[What to do]
Determine how many lines below contain the word "alles", then write that number by itself.

(Dataset entries)

'''

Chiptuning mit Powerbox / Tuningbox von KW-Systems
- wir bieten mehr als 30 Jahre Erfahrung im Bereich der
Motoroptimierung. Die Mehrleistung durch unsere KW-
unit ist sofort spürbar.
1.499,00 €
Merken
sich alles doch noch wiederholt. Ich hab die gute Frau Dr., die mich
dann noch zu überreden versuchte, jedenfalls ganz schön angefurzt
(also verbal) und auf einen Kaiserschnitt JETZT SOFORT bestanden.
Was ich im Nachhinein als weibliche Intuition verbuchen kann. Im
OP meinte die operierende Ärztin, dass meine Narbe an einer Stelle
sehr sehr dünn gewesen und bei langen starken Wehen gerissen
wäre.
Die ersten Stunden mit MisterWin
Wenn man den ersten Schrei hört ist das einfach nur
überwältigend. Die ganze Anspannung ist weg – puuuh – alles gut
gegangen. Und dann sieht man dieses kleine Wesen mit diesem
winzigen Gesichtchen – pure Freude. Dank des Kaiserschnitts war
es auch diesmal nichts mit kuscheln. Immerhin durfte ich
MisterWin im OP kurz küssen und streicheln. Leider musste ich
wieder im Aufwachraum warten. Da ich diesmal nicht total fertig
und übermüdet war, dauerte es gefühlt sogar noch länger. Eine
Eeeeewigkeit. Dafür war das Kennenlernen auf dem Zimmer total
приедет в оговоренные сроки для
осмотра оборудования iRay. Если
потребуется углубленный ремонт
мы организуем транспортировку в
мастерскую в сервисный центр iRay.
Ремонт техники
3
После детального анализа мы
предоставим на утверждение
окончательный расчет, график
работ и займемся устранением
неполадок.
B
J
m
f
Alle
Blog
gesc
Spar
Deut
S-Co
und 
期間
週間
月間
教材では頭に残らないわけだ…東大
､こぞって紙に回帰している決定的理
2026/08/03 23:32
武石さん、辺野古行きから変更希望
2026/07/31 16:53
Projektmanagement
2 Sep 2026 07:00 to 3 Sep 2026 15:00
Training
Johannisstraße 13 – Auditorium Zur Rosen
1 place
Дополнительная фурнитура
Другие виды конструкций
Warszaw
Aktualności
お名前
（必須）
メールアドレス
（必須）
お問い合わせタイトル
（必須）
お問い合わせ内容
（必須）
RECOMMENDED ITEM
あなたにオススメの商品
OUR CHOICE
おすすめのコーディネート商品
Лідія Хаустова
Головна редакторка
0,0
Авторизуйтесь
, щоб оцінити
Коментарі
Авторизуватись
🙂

'''

[The completed task]
2